Each type of conflict requires a different set of knowledge and skills to resolve it. In each case, certain skills or knowledge may be useless to the task. For example, while openness is a great trait in resolving conflicts between employees, it is less useful in a resource allocation problem.
A typical CEO or any leader has to deal with hundreds and thousands of such problems every day. Every conflict is a constraint on doing business or the work of the organization. These constraints are not limited to one or two particular aspects of the business. While some problems and constraints may be more visible (such as union conflicts), others may be dormant (obsolete technology, untrained people) for a long time before they bloom into crises.

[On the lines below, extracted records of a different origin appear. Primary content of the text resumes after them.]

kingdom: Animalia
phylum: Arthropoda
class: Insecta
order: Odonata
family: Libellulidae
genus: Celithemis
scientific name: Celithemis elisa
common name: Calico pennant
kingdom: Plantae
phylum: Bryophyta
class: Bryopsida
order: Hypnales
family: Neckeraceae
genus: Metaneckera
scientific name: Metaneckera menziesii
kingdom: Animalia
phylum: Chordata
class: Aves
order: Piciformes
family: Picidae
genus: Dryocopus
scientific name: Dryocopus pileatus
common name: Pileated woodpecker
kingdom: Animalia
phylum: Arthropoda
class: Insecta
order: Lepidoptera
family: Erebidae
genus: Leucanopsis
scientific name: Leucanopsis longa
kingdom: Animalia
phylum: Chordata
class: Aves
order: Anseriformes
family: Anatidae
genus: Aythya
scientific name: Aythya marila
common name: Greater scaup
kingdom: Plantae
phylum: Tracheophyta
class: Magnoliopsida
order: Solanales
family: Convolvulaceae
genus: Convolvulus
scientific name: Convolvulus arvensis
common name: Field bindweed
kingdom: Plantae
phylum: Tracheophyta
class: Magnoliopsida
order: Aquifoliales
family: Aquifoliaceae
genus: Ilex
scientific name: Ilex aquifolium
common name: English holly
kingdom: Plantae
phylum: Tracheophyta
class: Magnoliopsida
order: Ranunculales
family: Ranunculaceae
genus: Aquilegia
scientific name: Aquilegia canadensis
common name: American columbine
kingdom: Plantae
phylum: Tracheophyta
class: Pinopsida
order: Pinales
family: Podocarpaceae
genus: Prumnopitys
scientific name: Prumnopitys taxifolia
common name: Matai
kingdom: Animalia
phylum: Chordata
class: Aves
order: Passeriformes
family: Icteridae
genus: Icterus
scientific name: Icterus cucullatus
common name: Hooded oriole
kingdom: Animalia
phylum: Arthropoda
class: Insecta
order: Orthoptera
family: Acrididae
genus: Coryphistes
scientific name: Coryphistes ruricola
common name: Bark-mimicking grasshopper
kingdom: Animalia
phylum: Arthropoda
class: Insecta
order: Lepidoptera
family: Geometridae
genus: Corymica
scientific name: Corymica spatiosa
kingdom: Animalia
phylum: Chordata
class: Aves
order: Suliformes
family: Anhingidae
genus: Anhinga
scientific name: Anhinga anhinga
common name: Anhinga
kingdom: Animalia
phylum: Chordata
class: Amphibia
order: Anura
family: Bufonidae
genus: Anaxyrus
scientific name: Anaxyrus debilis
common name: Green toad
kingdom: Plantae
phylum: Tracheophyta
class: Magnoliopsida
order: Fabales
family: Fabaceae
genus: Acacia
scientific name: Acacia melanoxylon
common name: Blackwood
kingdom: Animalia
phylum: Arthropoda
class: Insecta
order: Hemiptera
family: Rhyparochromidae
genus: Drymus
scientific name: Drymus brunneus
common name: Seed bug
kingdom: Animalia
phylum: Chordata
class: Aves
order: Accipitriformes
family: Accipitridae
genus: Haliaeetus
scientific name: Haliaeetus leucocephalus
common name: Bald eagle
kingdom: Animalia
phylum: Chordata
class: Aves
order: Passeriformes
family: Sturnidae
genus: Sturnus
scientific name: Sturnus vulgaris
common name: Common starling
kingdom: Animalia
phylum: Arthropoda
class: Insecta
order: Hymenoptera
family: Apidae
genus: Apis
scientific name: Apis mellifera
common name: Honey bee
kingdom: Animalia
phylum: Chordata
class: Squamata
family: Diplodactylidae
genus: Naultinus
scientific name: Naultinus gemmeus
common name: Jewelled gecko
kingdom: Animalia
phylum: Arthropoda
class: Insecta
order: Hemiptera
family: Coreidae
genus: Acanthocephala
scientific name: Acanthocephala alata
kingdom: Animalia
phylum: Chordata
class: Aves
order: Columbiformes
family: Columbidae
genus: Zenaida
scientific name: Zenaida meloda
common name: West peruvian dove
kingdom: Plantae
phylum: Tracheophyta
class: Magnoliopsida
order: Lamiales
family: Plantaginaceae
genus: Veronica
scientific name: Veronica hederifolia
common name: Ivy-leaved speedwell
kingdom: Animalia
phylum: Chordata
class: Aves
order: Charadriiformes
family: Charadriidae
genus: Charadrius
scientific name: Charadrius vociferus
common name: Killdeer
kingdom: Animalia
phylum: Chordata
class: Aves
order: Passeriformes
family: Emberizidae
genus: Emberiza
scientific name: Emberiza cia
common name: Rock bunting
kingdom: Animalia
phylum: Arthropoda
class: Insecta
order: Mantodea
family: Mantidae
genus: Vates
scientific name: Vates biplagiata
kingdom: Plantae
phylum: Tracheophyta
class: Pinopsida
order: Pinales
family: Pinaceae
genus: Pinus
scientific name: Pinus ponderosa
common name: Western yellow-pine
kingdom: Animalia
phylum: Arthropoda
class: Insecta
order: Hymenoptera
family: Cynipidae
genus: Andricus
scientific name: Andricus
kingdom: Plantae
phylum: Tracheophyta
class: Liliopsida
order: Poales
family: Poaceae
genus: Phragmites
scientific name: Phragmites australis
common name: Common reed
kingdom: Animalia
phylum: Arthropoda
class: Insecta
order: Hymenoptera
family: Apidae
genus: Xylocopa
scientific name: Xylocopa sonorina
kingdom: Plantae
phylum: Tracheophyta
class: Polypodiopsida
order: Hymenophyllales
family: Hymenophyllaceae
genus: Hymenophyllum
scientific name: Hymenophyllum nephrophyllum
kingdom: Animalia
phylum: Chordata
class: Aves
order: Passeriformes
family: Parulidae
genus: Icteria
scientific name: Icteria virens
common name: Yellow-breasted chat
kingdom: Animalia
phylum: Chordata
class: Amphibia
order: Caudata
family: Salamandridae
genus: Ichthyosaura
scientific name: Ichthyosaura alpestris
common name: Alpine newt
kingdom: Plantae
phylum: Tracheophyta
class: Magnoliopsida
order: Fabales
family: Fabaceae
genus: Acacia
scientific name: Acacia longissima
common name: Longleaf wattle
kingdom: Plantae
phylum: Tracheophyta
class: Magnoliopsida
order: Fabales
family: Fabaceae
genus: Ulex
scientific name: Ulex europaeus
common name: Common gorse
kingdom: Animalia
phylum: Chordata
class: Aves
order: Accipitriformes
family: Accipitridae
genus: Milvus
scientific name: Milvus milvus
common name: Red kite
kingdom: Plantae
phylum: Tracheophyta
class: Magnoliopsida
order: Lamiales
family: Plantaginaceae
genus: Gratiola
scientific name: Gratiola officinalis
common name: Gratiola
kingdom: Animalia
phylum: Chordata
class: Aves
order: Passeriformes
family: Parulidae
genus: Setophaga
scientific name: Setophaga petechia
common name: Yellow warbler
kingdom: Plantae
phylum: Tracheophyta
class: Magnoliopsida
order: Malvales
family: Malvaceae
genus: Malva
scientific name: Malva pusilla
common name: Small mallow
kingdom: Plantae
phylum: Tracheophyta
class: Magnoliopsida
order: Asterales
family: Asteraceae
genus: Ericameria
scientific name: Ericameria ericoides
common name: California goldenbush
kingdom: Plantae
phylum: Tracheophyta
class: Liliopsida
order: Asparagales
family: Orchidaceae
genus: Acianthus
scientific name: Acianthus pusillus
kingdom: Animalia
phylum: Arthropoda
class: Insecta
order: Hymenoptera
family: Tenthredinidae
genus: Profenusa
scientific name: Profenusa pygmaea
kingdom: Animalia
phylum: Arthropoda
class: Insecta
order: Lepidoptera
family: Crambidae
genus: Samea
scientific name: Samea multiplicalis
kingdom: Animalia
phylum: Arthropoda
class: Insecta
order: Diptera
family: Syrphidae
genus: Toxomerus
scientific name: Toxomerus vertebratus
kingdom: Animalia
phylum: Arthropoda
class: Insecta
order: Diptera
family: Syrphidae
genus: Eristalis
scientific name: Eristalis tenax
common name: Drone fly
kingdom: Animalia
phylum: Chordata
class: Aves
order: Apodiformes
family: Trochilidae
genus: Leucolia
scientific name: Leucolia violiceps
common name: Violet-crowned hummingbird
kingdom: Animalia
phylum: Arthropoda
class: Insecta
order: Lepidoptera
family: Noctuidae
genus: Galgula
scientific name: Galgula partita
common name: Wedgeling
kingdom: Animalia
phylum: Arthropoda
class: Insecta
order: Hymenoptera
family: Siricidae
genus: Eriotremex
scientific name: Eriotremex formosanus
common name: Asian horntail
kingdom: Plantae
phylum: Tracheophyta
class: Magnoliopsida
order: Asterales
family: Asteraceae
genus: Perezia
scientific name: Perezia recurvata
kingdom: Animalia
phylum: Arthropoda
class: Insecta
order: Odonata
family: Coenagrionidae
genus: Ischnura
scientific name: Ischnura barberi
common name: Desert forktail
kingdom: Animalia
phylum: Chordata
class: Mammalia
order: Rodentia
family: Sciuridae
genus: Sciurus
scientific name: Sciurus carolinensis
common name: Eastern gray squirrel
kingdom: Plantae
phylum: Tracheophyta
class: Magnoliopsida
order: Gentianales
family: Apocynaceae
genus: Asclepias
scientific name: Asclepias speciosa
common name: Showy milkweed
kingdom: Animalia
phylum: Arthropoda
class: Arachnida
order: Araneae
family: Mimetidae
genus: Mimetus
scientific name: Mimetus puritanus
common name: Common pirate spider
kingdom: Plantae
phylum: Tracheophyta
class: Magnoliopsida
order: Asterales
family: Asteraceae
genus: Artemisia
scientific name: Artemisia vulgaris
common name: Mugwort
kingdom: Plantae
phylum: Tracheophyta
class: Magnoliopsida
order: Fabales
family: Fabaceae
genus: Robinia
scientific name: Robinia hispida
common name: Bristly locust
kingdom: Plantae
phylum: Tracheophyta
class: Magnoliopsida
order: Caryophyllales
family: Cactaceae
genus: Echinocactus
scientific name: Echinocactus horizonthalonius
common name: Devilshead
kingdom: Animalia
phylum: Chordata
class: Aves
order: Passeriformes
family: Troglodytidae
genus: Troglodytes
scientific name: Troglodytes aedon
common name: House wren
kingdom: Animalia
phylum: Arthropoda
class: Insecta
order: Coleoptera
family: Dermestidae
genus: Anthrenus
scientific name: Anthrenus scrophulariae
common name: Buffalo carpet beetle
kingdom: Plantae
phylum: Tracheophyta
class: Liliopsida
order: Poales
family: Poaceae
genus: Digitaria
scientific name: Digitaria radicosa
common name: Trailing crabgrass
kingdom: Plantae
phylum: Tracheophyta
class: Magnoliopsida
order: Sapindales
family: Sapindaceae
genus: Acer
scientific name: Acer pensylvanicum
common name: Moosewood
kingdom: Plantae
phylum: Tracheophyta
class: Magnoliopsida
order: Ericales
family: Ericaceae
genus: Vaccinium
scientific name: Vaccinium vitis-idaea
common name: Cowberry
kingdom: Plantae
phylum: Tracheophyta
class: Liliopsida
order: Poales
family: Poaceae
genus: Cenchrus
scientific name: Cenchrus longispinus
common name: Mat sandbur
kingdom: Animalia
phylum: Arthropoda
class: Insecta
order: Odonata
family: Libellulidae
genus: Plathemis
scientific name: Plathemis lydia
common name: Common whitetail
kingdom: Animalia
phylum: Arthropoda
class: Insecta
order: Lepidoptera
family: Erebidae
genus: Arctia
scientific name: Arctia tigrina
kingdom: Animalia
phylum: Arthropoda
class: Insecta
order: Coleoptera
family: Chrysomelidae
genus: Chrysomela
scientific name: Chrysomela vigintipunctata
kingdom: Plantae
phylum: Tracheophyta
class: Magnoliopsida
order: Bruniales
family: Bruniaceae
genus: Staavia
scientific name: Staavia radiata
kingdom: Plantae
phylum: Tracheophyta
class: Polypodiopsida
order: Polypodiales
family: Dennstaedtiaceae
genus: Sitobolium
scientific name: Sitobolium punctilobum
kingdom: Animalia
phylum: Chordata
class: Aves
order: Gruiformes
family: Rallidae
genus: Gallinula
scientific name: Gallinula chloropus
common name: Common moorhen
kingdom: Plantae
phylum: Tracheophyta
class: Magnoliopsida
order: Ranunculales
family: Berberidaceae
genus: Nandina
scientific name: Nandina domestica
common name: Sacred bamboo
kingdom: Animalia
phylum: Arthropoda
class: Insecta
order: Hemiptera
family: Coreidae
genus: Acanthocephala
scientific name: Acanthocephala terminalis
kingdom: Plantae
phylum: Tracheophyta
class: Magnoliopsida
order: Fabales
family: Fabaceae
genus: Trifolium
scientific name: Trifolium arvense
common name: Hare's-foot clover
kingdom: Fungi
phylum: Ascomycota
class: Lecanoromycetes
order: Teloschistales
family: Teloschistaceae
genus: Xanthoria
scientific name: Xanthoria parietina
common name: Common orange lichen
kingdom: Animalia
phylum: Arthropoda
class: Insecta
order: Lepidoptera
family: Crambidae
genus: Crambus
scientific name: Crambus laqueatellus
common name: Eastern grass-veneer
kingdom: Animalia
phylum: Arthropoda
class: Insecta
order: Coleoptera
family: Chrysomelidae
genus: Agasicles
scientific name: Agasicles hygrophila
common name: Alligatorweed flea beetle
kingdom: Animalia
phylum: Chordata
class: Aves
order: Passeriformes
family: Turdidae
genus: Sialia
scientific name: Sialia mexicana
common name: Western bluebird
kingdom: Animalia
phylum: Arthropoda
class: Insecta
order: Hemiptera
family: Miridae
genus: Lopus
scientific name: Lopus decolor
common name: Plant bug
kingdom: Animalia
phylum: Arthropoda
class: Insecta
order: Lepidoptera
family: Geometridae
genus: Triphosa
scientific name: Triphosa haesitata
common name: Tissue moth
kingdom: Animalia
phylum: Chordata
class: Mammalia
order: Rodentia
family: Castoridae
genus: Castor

What this means is also that every part or function of the organization has its importance and stake in the success of the organization. By this, I don’t mean that they are equally important. For example, the marketing function may be more important than operations in one organization and less in another. Nevertheless, the importance of each function must be understood in relation to the organization and managed accordingly.
That is the “holistic” approach, or integrated approach. It requires a thorough understanding of the entire organization. Good leadership must have the ability to take in the whole picture and understand how everything falls into place. Leadership must also understand how to transform this complex organization by making necessary changes to different structures within the organization.
The danger in not following such an approach is to tinker with some part or process of the organization and expect everything else to fall into place. While there may be short-term results, typically problems fester under the radar screen and become visible when the priorities have to undergo a change and, lo and behold, the leadership finds that the supposed strength that would have made the change was starved and no longer available. Even worse, the newly built-up strength may have to be toned down to allow the other parts of the organization to catch up. For example, better production having to slow down for inventory management.